Traditionally, the local sophonts, lets call them,”Gwaps,” use a base 12 numbering system. They divide their day into 12 equal segments(6 of daylight and 6 of night at the equinox), each 7,137s(118.95min) long. These could be considered equivalent to hours. In at least one of the local cultures a bell is rung in the social/religious/cultural center to mark these demarcations, thus their word for this timespan translates as,”bells.” Of course, the day is also divided into other, more ad hoc demarcations: daylight and night, of course, thirds and sixths, but these are less significant. More significant is the 144th part of the bell, referred to in translation as a,”grosseth bell,” or simply,”grosseth”. The grosseth is 49.5625s long(in theory, in practice, given the Gwaps roughly renaissance level of technological development, about 50 seconds is generally more precise than the actual measurement). A dozen grosseth, referred to simply as a dozenth, since it is by definition also 1/12th part of a bell(in practice about 10 minutes), is a frequently used, though somewhat casual measure of time. The smallest unit of time in any regular use by the Gwaps is the 1728th part of a bell or about 4 seconds.
Longer periods of time would be the,”twelveday,” roughly equivalent to a week. Like a week, each day of the twelveday cycle has a traditional name. If this program generated moons and if this planet had any, I’m sure they would throw a whole different monkey wrench into the system, but as it is the number of local days in a year don’t really fit with the base-12 motif. Nature does that. No respect for the holy perfection of mathematical systems.
Most Gwap cultures divide up the local year in one of two ways. Some divide it into 22 named twelvedays and a special holiday season that is 9 days long except every fourth year when it is 10 days long. Others divide it into 12,”months,” nine of them 23 days long and 3 of them 22 days long, with a special carnival day every fourth year.
Spacial measurement is a bit more complicated. For large distances the standard is the distance the most common local beast of burden(called the wog) can travel in a local day. They’re a bit slower moving than an Earth horse, but they can maintain a pace of about 8km/hr throughout the daylight period without needing rest, so a,”day’s travel,” comes to about 95km(say 92-98km in practice, local mapping practices aren’t up to more precision than that, anyway).
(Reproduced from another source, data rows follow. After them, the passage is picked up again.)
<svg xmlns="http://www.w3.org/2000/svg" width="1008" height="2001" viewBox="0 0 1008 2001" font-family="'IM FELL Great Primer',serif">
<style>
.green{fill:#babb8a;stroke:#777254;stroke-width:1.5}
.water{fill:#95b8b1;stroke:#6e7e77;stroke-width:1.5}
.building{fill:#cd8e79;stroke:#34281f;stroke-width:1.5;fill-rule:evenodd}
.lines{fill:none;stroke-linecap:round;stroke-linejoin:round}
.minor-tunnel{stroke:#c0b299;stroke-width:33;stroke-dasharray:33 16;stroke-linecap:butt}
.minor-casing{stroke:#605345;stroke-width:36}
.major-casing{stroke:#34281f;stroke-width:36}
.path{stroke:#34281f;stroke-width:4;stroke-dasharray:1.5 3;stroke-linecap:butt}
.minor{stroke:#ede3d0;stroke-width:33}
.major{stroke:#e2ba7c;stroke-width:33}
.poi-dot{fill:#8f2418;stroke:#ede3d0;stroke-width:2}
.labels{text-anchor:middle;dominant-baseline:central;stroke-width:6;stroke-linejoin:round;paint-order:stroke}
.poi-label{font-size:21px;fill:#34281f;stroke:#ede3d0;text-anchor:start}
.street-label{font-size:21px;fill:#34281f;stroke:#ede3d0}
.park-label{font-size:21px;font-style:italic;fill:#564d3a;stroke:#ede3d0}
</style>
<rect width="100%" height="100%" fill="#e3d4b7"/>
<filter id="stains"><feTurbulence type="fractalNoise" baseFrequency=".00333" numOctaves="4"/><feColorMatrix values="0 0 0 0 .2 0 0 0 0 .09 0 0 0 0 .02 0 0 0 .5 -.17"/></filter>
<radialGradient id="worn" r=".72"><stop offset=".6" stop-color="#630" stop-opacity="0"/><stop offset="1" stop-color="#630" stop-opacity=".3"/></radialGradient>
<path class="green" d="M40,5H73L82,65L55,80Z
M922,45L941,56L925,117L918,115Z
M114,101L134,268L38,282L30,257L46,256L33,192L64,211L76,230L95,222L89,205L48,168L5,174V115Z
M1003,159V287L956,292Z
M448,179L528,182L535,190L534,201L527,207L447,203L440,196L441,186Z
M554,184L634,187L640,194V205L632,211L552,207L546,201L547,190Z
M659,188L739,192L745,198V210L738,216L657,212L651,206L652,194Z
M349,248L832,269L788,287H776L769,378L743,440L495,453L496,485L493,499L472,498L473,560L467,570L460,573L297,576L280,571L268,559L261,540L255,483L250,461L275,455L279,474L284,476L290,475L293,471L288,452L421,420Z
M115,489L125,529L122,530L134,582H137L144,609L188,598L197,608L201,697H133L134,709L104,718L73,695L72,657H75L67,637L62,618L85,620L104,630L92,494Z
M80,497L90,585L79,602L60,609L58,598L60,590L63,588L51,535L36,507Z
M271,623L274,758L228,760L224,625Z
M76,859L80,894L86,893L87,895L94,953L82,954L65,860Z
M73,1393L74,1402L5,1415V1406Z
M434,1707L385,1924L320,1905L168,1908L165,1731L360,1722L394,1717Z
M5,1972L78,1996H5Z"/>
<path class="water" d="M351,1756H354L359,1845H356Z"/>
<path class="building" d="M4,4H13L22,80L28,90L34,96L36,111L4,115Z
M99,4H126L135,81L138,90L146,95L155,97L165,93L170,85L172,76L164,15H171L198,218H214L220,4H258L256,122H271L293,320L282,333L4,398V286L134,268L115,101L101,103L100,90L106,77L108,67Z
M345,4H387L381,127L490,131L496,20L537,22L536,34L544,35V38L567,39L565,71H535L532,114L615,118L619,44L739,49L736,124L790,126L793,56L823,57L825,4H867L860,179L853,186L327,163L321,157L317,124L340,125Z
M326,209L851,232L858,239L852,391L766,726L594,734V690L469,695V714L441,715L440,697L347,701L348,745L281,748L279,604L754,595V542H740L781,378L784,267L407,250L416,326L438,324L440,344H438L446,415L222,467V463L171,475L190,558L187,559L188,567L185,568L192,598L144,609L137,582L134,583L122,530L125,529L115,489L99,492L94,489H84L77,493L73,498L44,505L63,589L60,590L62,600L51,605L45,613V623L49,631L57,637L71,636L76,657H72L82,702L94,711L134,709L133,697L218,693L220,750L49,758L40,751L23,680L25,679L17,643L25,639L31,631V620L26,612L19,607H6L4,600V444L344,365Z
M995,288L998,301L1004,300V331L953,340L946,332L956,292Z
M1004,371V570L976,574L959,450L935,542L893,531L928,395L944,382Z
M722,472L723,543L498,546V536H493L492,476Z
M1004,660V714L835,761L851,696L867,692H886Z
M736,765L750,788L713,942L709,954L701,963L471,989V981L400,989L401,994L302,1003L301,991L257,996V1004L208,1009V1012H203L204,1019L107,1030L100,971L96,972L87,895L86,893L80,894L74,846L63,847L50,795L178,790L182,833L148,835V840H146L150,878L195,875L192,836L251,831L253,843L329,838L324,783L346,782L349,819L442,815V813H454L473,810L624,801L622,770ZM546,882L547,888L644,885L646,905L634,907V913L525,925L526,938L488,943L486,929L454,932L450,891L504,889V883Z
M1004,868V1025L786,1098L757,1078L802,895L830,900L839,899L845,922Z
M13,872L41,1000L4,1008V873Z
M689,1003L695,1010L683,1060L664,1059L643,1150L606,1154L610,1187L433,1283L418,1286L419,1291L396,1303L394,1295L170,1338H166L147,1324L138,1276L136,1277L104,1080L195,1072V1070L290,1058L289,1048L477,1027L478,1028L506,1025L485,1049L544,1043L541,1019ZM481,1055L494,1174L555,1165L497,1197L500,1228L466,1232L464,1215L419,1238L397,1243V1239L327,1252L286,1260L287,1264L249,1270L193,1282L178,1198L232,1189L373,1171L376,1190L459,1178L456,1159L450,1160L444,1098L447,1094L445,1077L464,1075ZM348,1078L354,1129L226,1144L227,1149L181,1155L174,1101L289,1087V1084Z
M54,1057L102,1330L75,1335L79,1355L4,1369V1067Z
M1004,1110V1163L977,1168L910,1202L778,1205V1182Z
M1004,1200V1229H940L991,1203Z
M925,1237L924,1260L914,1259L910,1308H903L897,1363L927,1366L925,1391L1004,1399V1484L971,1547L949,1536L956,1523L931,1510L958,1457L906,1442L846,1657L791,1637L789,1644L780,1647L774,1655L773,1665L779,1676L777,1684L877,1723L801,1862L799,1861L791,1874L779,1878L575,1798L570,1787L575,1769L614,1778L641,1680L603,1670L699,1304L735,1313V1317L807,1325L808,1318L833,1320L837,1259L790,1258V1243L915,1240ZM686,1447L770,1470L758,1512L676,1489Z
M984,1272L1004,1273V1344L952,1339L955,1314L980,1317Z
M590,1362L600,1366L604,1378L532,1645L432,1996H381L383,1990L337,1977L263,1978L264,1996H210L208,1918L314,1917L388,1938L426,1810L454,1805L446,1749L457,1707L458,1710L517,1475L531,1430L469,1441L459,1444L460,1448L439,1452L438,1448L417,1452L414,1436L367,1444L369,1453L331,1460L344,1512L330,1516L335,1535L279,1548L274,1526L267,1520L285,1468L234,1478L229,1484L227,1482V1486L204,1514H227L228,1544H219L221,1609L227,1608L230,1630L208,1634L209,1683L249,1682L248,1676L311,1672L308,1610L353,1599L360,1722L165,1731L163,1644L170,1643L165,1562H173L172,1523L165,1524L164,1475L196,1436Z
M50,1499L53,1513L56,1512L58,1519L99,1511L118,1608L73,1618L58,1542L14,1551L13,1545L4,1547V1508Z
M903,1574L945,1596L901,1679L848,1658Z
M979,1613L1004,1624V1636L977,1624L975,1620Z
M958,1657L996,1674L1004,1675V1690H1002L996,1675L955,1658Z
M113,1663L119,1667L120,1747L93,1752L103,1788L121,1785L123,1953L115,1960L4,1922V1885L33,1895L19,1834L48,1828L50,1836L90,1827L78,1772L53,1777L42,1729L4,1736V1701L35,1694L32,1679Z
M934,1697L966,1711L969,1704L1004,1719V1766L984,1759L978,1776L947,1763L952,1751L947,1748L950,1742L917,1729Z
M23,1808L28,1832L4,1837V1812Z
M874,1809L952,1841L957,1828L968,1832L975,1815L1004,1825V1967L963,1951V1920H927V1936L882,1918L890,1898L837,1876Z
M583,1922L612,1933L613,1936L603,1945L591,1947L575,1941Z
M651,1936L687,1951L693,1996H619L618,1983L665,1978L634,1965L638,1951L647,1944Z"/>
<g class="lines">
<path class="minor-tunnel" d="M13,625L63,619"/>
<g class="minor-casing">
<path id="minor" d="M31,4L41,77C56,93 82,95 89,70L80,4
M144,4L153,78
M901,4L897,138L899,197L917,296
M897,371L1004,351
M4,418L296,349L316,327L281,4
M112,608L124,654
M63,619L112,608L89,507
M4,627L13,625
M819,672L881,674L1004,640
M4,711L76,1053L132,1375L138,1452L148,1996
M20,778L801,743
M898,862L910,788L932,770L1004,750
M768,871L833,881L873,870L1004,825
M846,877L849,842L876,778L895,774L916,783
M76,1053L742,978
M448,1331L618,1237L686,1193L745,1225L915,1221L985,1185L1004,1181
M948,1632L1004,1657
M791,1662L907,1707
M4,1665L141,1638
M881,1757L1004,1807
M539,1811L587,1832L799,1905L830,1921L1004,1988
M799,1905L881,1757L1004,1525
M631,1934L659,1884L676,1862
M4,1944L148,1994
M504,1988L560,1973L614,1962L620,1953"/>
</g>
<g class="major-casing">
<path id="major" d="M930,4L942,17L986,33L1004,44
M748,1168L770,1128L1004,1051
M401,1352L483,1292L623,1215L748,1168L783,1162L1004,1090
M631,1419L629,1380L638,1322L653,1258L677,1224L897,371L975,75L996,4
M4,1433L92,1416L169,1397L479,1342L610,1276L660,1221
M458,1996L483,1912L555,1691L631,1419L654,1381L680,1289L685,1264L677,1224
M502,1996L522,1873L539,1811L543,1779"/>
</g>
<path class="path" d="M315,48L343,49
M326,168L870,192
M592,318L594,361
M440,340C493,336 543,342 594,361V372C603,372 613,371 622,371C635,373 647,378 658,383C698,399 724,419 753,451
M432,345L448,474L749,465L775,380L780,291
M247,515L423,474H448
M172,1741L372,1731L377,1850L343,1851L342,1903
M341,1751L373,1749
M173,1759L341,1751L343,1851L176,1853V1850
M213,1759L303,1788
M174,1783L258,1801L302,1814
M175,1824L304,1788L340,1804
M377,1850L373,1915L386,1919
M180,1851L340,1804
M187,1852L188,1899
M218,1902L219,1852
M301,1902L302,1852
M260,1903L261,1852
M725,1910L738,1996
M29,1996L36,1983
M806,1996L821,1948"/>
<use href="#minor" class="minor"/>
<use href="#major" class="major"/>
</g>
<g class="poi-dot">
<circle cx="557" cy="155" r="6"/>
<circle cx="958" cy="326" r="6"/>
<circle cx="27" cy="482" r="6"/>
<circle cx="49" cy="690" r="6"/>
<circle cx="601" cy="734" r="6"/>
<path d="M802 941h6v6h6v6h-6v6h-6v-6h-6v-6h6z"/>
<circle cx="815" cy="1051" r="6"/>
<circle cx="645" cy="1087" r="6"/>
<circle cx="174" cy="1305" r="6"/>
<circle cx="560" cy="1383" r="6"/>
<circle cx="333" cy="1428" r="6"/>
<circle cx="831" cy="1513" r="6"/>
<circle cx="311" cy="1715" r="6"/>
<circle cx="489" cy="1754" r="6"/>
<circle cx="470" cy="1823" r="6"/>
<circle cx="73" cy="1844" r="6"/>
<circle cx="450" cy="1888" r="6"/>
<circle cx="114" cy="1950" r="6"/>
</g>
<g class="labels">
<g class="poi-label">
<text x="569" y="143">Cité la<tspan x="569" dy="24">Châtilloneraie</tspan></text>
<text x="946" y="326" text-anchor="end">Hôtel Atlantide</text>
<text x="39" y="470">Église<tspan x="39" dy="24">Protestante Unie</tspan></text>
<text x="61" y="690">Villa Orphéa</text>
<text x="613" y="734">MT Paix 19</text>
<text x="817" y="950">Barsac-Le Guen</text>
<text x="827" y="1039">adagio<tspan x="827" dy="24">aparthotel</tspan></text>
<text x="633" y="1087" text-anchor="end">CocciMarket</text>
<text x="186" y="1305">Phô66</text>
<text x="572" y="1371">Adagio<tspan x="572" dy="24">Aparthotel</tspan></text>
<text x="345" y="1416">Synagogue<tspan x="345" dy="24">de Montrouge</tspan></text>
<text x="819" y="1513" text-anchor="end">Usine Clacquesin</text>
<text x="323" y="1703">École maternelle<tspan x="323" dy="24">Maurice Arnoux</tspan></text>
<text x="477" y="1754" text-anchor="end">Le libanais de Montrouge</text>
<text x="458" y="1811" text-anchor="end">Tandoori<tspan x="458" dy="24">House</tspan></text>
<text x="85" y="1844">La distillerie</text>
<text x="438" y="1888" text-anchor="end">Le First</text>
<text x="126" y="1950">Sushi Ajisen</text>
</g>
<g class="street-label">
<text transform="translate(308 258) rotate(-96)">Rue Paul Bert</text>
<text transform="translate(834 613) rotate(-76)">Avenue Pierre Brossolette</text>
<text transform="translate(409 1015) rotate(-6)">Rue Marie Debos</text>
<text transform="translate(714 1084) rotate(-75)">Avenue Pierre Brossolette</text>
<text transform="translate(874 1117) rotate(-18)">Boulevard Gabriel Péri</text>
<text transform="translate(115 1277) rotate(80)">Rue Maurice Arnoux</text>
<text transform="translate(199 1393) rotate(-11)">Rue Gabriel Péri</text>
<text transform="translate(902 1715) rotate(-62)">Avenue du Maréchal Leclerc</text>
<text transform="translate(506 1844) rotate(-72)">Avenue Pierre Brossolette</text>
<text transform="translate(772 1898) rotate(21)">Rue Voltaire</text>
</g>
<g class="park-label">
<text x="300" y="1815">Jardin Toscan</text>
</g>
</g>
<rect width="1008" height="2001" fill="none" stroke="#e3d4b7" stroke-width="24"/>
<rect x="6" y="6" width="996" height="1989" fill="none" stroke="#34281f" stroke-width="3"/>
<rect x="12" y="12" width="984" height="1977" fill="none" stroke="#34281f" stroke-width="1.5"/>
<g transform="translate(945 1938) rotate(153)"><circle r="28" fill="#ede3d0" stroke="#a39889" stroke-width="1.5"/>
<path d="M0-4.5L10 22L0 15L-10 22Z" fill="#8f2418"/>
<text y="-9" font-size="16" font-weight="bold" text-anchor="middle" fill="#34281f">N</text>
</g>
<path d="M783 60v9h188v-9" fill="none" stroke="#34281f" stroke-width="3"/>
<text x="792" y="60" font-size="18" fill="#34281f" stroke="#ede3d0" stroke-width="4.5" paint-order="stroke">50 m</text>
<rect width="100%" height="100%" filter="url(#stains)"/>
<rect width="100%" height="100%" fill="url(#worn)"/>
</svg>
A 1728th part of a day’s travel would be about 55m(a mazwa), and a 144th part of that would be about 38cm(called a minot). By coincidence, a particularly tall Gwap can be around 152cm in height, making it seem to be a good standard of comparison. In practice, the average Gwap is around 144cm in height, so the measure tends to come up a bit short, about 36cm. A typical Gwap can jump about 190cm in a single hop, which leads to a parallel unit of length measure used pretty much only in athletic competitions of the yawm(about 1.3cm).
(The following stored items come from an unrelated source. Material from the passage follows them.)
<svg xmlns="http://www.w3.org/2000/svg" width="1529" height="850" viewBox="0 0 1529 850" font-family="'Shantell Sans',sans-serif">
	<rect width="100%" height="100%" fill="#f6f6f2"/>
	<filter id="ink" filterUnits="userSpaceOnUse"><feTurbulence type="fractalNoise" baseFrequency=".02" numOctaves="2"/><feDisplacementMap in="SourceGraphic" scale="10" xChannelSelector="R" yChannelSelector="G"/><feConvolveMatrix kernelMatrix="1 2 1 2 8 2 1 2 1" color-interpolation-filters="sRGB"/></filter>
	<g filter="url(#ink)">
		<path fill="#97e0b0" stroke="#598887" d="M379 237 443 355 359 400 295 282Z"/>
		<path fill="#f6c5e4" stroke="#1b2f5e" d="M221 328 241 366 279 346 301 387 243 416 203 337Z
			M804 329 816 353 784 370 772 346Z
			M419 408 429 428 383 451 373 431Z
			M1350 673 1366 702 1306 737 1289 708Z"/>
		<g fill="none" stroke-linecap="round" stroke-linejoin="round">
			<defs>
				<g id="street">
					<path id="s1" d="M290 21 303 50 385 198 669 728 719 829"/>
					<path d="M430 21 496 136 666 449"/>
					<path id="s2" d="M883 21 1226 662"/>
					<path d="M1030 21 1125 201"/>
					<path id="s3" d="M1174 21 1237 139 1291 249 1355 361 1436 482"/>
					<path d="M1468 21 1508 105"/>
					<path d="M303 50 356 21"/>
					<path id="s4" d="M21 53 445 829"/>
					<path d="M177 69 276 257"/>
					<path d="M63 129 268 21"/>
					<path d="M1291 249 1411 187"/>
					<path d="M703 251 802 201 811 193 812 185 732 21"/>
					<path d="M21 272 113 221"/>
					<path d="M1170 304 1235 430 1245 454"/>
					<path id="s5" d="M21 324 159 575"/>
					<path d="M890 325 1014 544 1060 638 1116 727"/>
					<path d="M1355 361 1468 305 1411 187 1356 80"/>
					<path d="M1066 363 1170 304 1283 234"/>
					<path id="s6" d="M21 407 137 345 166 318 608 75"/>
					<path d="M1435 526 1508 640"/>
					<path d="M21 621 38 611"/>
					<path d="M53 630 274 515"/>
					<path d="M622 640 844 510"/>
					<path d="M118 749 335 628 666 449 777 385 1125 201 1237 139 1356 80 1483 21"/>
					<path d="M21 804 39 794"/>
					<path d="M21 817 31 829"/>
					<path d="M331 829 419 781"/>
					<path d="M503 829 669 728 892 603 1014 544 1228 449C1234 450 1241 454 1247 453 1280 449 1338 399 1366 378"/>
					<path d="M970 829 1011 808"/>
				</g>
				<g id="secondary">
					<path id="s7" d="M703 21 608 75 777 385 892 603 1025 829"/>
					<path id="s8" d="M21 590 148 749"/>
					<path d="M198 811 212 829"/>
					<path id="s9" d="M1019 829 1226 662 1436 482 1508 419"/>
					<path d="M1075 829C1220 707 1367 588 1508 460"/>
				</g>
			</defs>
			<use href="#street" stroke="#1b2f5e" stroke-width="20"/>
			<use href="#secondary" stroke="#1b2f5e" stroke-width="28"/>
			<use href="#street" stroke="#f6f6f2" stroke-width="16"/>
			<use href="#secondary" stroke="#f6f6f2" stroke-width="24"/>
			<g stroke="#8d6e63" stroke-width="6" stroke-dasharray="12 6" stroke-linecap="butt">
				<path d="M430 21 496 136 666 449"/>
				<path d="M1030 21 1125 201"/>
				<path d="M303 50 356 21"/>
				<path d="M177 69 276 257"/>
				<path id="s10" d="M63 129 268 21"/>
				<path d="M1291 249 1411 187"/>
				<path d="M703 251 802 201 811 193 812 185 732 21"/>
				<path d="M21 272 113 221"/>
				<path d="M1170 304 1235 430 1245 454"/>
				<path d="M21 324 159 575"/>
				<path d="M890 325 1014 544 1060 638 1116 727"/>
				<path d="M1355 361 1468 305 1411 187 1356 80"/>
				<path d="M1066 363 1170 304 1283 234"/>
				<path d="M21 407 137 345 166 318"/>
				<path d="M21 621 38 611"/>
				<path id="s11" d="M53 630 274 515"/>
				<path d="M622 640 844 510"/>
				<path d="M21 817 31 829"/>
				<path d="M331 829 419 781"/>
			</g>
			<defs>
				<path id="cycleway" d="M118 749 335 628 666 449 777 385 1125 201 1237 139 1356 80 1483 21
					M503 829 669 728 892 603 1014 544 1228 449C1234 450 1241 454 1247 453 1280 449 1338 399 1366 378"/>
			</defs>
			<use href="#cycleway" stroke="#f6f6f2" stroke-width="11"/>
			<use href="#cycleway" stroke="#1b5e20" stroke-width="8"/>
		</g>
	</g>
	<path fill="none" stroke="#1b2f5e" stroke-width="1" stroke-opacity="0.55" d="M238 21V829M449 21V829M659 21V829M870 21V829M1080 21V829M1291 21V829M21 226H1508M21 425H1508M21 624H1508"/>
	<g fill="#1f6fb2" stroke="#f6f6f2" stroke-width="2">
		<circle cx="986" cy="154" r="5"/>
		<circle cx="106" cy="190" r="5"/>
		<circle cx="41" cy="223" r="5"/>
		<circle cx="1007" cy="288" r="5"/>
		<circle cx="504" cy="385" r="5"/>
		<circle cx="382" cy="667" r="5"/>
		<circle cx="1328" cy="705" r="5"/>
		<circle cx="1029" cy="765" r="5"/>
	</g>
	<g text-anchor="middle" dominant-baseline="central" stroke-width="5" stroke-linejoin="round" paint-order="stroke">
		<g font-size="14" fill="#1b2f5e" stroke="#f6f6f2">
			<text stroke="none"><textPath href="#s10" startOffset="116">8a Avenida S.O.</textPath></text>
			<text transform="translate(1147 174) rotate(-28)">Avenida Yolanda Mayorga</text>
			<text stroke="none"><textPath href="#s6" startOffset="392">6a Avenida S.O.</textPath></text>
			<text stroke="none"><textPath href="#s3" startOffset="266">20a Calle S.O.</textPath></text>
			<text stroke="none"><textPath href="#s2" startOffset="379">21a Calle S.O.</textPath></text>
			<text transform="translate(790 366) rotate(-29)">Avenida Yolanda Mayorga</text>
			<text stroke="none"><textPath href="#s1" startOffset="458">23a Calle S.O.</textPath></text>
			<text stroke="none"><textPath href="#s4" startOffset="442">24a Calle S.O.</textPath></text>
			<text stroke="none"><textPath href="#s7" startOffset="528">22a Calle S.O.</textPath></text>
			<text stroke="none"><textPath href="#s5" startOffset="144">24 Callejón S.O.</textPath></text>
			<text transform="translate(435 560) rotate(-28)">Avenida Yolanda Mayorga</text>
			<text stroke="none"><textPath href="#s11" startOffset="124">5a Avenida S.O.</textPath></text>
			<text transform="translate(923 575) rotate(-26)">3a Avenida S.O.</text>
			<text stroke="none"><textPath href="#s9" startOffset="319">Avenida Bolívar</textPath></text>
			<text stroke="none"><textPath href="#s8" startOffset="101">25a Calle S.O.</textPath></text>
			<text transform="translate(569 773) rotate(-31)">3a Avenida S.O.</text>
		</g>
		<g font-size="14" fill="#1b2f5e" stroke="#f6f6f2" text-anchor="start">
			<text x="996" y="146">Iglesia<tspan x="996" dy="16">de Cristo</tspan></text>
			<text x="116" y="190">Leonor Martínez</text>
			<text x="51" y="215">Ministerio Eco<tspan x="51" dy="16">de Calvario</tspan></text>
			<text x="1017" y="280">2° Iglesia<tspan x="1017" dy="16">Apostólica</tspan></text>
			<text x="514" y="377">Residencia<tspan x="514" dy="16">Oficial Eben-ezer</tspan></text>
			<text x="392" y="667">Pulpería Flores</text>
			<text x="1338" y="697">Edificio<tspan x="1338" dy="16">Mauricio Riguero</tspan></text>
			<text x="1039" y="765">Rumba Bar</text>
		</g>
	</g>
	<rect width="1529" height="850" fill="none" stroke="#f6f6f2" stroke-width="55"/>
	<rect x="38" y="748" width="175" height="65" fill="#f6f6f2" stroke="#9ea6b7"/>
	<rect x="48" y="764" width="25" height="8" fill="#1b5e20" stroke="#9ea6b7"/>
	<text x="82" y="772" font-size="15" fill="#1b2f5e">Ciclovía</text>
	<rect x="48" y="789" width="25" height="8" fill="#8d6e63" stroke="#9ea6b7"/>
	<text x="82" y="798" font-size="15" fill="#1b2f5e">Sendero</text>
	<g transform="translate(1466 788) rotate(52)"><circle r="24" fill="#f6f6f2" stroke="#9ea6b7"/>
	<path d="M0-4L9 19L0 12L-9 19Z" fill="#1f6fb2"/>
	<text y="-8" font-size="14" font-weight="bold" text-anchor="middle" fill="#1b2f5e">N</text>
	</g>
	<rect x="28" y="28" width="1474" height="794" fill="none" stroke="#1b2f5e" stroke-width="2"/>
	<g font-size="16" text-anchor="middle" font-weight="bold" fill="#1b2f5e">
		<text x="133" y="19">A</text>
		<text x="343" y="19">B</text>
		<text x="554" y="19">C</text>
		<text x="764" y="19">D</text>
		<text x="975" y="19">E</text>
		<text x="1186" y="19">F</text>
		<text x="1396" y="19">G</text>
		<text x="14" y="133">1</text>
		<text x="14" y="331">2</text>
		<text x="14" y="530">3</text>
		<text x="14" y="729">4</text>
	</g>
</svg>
Mass or weight measurement is surprisingly rationalized to the measures of time and length. It is based on the weight of water contained in a cylindrical barrel one minot(36cm) high by one minot in diameter(in practice, about 35-40kg or 288-330N, depending on the locally-preferred minot).
Areas of land are typically measured in square mazwa parcels(hagama, 3025m2 or 3/4 acre), while bolts of cloth are measured in square minots(ela minot, 1296cm2). Beyond that, there are few other common measurements.
For something that started out as a bit of idle thought while working on other things, and only fleshed out with the most basic of world information, this was rather a lot of detail. Now to learning more about the Gwaps, themselves and their world.